Come si vede subito è apparsa la cornice, segnalando l'assenza di un cavo dati collegato. Questo, in questo caso, è un segno sicuro che la riparazione del monitor con le nostre mani ha avuto successo con noi! 🙂 In precedenza, fino alla correzione del malfunzionamento, non c'era alcuna immagine fino al riscaldamento.
Stringendoci mentalmente la mano, assembliamo il monitor al suo stato originale e (per test) lo colleghiamo con un secondo display al laptop.Accendiamo il laptop e vediamo che l'immagine è immediatamente "andata" a entrambe le fonti.
Q.E.D! Abbiamo appena riparato il nostro monitor da soli!
Nota: Per scoprire quali altri tipi di malfunzionamento del monitor TFT ci sono, segui questo link.
È tutto per oggi.

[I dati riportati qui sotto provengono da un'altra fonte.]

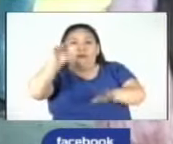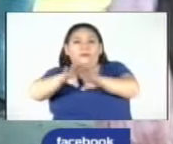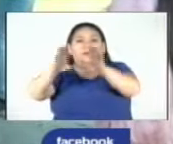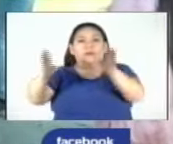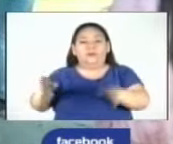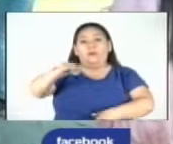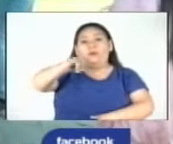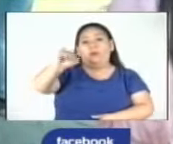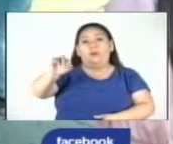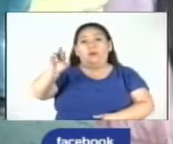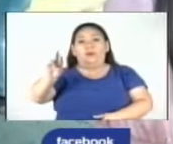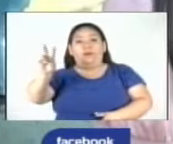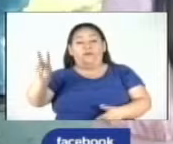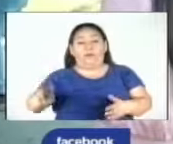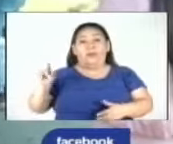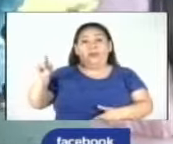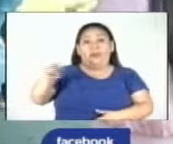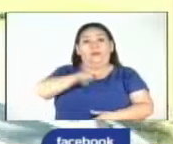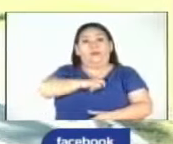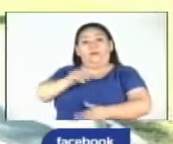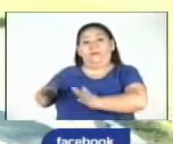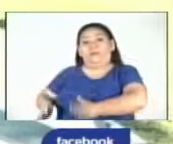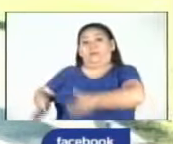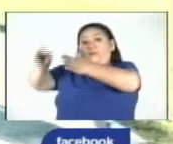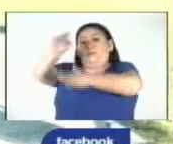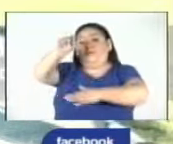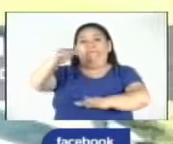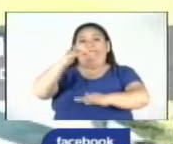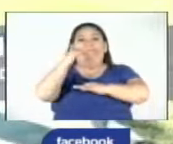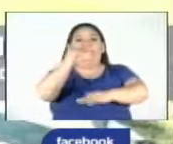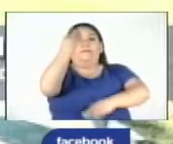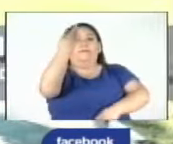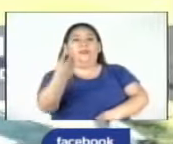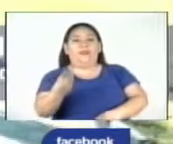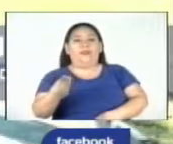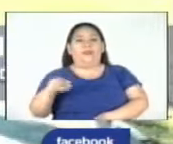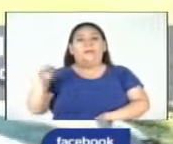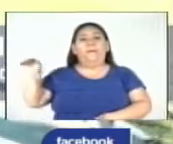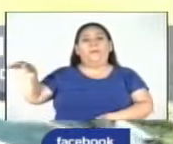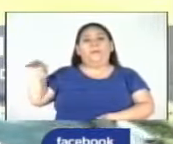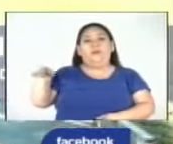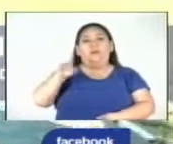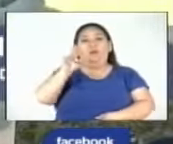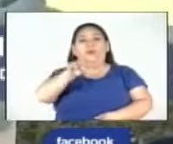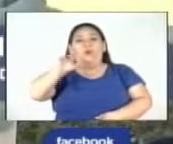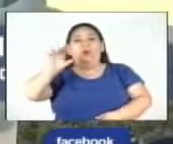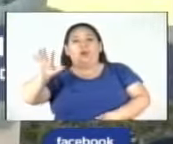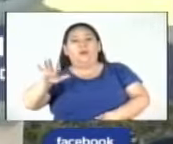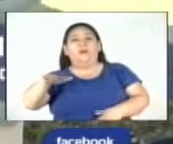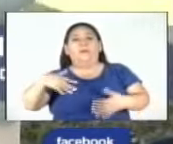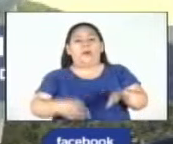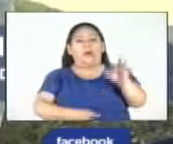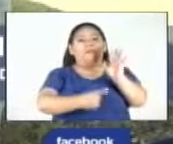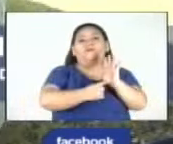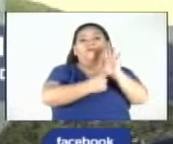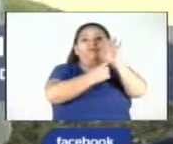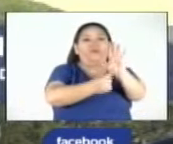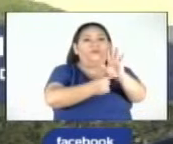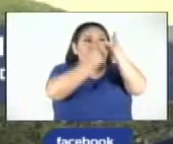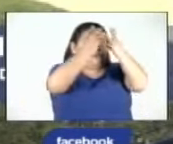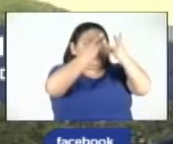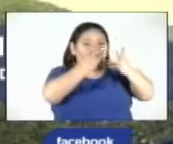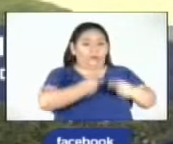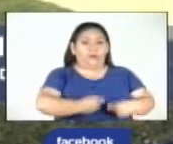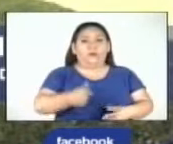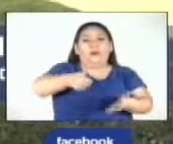Según el calendario electoral, el organismo colegiado tiene como fecha límite hasta el 15 de marzo, para presentar el escrutinio final de los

Spero che questo articolo ti sia stato utile? Alla prossima sulle pagine del nostro sito 🙂
Obbiettivo: Impara a riparare il monitor, quali parti devono essere sostituite se il monitor si guasta
Distorsione dell'immagine nella parte superiore dello schermo: le linee vengono "eliminate", spostate all'interno di un piccolo intervallo
Il malfunzionamento si manifesta solo a una frequenza verticale di 100 Hz con una risoluzione di 1024 x 768 o con una frequenza di 120 Hz con una risoluzione di 800 x 600.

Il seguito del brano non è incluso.